Specific Indicators: Overuse of certain words or phrases: AI might have a tendency to overuse specific words or phrases that it has learned from its training data.
Unnatural sentence structure: AI may generate sentences that are grammatically correct but sound awkward or unnatural.

Fingerprinting Methods

Another popular method is based on fingerprinting techniques that can utilize a pre-factor watermark embedded in the AI-based text. The intention is to have a non-identifiable trace in the text that humans may not realize but tools can detect these traces. It is similar to image watermarking used in documents.

Certain non-regular features are introduced in the text preemptively. For instance, OpenAI introduced a fingerprinting method to identify AI text through which it would incorporate texts with a slightly higher proportion of words starting with a certain letter than what is found in the natural text. These would eventually find usage in fields such as open banking and finance.

AI-based tools to identify AI-generated text

Some of the publicly available tools to identify text are ZeroGPT and Turnitin. ZeroGPT need users to register for their service after which users can upload a document or paste text to identify it was generated by AI. Similarly, Turnitin which is an extremely popular plagiarism detection software can also be used. However, not all subscription plans of Turnitin has this feature.

Fingerprint-based detection methods for AI-generated text aim to identify unique patterns or characteristics that distinguish human-written content from AI-generated content. These approaches typically involve analyzing the text at a granular level, looking for specific features that are indicative of AI involvement. Here are some common approaches:

1. Statistical Analysis:

Stylometric Analysis: This method examines the statistical properties of the text, such as word frequency, sentence length, and syntactic complexity. AI-generated text often exhibits different statistical patterns compared to human-written text.
Burstiness Analysis: This technique measures the distribution of words and phrases in the text. Human-written text tends to have more bursts of repeated words or phrases, while AI-generated text may exhibit a more uniform distribution.

2. Machine Learning and Deep Learning Models:

Neural Networks: Deep learning models, such as recurrent neural networks (RNNs) or transformers, can be trained to distinguish between human-written and AI-generated text. These models learn complex patterns and features in the data to make accurate predictions.
Support Vector Machines (SVMs): SVMs are machine learning algorithms can be used to classify text based on its features. By extracting relevant features from the text, SVMs can effectively differentiate between human and AI-generated content.
Generative Adversarial Networks (GANs): GANs can be used to generate realistic AI-generated text, which can then be compared to the original text to identify discrepancies.
Autoencoders: Autoencoders can be trained to learn the underlying structure of human-written text. By comparing the reconstructed text from an autoencoder to the original text, it’s possible to detect anomalies that indicate AI-generated content.
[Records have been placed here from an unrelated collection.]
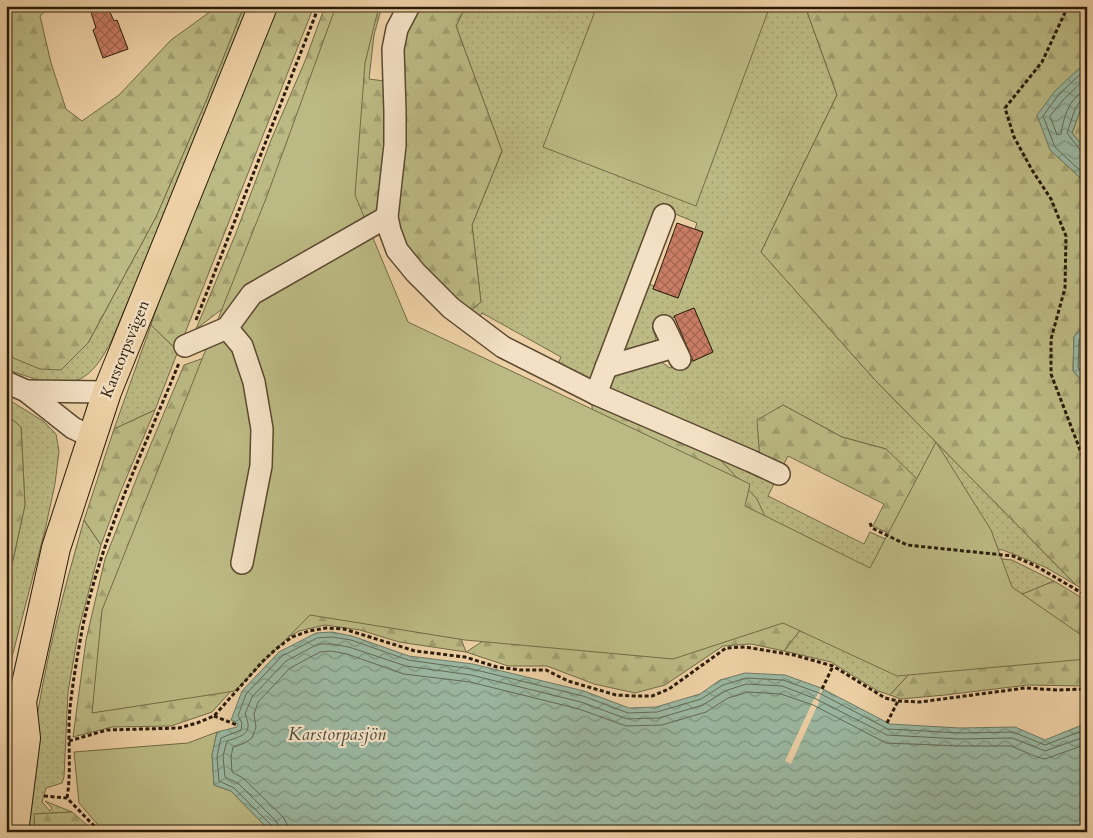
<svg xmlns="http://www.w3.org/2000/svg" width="1093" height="838" viewBox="0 0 1093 838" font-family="Cardo,serif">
	<defs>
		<pattern id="grass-dots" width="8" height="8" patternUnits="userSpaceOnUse" patternTransform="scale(1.25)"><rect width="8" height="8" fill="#bcba84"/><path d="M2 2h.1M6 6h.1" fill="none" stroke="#a29f71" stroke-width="1.8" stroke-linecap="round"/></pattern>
		<pattern id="forest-firs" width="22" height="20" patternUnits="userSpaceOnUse" patternTransform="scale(1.25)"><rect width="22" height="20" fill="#bcba84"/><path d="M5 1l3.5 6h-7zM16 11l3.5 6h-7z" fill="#a29f71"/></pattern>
		<pattern id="water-waves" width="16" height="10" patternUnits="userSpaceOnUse" patternTransform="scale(1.25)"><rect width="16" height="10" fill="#9bb8a2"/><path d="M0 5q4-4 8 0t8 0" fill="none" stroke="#7f9582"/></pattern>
		<pattern id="building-cross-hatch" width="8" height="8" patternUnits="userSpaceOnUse" patternTransform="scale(1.25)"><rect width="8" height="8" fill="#ca7d65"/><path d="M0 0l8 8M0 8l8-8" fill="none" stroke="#a46651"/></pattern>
	</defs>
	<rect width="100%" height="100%" fill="#eed1a6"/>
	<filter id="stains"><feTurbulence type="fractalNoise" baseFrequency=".004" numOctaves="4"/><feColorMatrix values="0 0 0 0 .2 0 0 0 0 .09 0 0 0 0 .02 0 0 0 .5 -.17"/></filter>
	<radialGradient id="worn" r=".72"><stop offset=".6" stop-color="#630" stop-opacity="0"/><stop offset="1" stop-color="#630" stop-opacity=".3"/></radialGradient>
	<g fill="url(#grass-dots)" stroke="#736b46">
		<path d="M244,6H251L111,342C104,354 97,368 85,376C63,392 29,377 6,369V331L13,358L88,343L156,217L206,101Z"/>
		<polygon points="466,6 805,6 837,95 761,252 875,380 1076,585 1045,567 1003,550 907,542 886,449 842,437 783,405 760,461 599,393 607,373 657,359 670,368 693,361 713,352 694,308 652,327 656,338 655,344 614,360 644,282 654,286 653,289 678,298 703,232 695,229 697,223 661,208 594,385 556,368 561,357 482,313 476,324 466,315 481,302 472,225 502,151 456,26"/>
		<polygon points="151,325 178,351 155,410 114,429"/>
		<polygon points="6,398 43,421 56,434 59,451 55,484 45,530 6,680 6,592 25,505 21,427 6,414"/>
		<polygon points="711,450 777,478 768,496 864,544 870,532 905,548 1012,560 1054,581 958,621 890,695 878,691 831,662 784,651 811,616"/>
		<path d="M84,520L101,545L79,628L68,692L64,777L62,783L46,788L42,802L50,811L52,808L45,801L72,812L35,814V832H24C27,803 29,773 33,744C43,668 63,593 84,520Z"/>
	</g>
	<g fill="url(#forest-firs)" stroke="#736b46">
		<polygon points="6,6 51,6 40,16 51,63 66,109 82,121 119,95 171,40 218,6 244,6 206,101 156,217 88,343 61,370 40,369 13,358 6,331 9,236 6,164"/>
		<polygon points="278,6 314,6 178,351 151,325 178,245"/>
		<polygon points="325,6 382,6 374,35 369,79 384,81 389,85 380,209 230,303 196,329 236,233 271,140 305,61"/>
		<polygon points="413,6 466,6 456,26 502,151 472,225 481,302 466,315 400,247 393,216 402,44"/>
		<polygon points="805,6 1087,6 1087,61 1050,150 1087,184 1087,324 1074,336 1073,371 1087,386 1087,592 1076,585 875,380 761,252 837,95"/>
		<polygon points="1087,100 1087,151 1072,133 1080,111"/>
		<polygon points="232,348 449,606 466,652 525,614 595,433 591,398 711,450 757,499 811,616 784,651 751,644 723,646 665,685 635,693 594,684 547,666 508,666 466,652 399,642 360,630 325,625 299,631 272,646 212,712 171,726 112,727 73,737 86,640 105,559 138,475 184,365"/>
		<polygon points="783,405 842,437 886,449 944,505 907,542 873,526 884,504 788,456 781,470 760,461 757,420"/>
		<polygon points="155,410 120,493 101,545 84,520 114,429"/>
		<polygon points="6,414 21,427 25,505 6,592"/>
		<polygon points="1054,581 1087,601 1087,686 1028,685 945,695 901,699 890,695 958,621"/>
		<polygon points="72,812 95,832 35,832 34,814"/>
	</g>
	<g fill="#bcba84" stroke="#736b46">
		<polygon points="336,6 379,6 365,63 355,195 408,322 750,484 745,506 870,568 936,442 991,530 1012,587 1087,639 1087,659 897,676 783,623 673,659 465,640 310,615 235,691 92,713 102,610 267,196"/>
		<polygon points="597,6 770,6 696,206 543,147"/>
		<polygon points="217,732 212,755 214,785 231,791 271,832 104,832 79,803 74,752 188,743"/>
	</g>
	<g fill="url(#water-waves)" stroke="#6e7a65">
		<polygon points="1087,61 1087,100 1080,111 1072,133 1087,151 1087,184 1050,150 1037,115 1055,91"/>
		<polygon points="1087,324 1087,386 1073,371 1074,336"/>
		<polygon points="332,632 352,636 409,656 473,664 584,691 629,708 656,707 700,694 720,680 745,673 785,675 821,688 890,724 960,728 1015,727 1045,740 1087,723 1087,832 271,832 231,791 214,785 212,755 217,732 237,727 238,724 231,720 242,691 279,652 316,633"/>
	</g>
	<polygon fill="#eed1a6" points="821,688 823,689 818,701 819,702 791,764 785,761 814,699 815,699"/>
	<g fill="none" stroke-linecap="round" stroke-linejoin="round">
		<g stroke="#626a56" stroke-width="1">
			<polyline points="1087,68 1059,94 1043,116 1055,147 1087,177"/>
			<path d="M1087,77L1064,99L1050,116L1057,135L1061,134C1063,120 1070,93 1087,92"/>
			<polyline points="1087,98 1081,100 1075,109 1067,133 1081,151 1087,153"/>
			<polyline points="1087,331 1079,339 1078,368 1087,378"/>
			<polyline points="274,832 272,826 234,788 219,781 217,756 221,738 241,730 242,723 238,716 246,694 282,656 317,638 332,637 351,640 408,660 472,669 583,696 628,713 657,712 701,699 723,685 746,678 783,680 819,693 888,729 960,733 1013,732 1045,745 1087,729"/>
			<path d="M280,832L277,822L239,784L225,777L223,756L227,741C242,736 254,734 245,714L252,697L286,661L318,644H332L349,647L406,666L471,675L581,702L627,719L659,718L703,705L725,691L746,684L782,686L816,699L887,735L960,739L1012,738L1045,751L1087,736"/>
			<polyline points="288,832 287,824 283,817 243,778 232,772 231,757 233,747 245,743 252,738 256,727 254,714 258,702 290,668 320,652 331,651 347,654 404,674 470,682 579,709 626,726 662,725 706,712 728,698 748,692 781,694 813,705 886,743 960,746 1011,746 1037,757 1045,759 1087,744"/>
		</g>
	</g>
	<g fill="url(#building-cross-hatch)" stroke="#2a1c09">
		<polygon points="89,6 107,6 114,21 117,20 128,49 103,58 93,30 96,28"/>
		<polygon points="677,223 703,232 678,298 653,289"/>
		<polygon points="694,308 713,352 693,361 674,316"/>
	</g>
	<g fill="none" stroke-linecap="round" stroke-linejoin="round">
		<defs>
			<g id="minor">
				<polyline points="409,6 397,29 393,49 395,112 395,145 387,217 390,231 397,250 415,272 451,308 503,347 596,394 751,461 779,474"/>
				<polyline points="664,326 680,359"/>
				<polyline points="227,328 242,346 254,382 262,429 261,466 242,563"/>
				<polyline points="185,346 227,328 252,294 387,217"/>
				<polyline points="606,367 674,347"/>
				<polyline points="6,382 26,391 73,428 92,437"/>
				<polyline points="26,391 107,392"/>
				<polyline points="596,394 664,215"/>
			</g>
			<g id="major">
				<polyline points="6,728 22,702 56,548 107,392 263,6"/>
				<polyline points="14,832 26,738 22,702"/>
			</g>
		</defs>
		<use href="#minor" stroke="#5b4930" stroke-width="24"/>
		<use href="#major" stroke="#2a1c09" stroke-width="30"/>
		<g stroke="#2a1c09" stroke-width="3" stroke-dasharray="4 2.5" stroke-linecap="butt">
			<polyline points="1068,6 1042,62 1005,108 1014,137 1032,170 1051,199 1066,236 1065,288 1051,339 1051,374 1087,468"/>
			<polyline points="196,320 319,6"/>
			<polyline points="870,523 872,528 907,545 1013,556 1036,566 1087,596"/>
			<polyline points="822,689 833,666"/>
			<polyline points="214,716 237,725"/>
			<polyline points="887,723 898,701"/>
			<polyline points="69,741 107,730 179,728 197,723 214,716 263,661 276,649 292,637 309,631 326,628 344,629 415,651 465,657 497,667 520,670 546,670 568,681 616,695 634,696 652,696 669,689 726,648 745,647 794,655 833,666 885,698 898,701 920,702 1025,688 1058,690 1087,689"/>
			<polyline points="44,796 67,798 100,832"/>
			<path d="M67,798C72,768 67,738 70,708C73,680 78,652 83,625C103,533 144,449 179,363"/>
		</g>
		<use href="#minor" stroke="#f4e1c5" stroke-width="21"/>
		<use href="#major" stroke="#eed1a6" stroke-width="28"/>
	</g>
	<g text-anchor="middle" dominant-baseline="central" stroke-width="4.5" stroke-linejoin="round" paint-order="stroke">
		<g font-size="16" fill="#2a1c09" stroke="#f4e1c5">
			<text transform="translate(125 349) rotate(-68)">Karstorpsvägen</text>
		</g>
		<g font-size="18" font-style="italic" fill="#4c4b37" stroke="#f4e1c5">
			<text x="337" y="734">Karstorpasjön</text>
		</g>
	</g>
	<rect width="1093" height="838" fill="none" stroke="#eed1a6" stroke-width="25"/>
	<rect x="8" y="8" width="1078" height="823" fill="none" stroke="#2a1c09" stroke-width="2.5"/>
	<rect x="12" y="12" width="1068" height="813" fill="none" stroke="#2a1c09"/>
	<rect width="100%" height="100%" filter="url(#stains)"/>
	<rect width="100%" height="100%" fill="url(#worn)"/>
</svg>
3. Natural Language Processing (NLP) Techniques:

Part-of-Speech Tagging: This technique identifies the grammatical function of words in a sentence. AI-generated text may exhibit different patterns of part-of-speech tags compared to human-written text which can be detected, albeit not that easily.
Named Entity Recognition (NER): NER identifies named entities in the text, such as people, organizations, or locations. AI-generated text may contain errors or inconsistencies in named entity recognition.

It’s important to note that these methods are not foolproof, and as AI technology continues to advance, new techniques may be developed to improve detection accuracy. Additionally, combining multiple approaches can often provide more reliable results depending on your goal setting.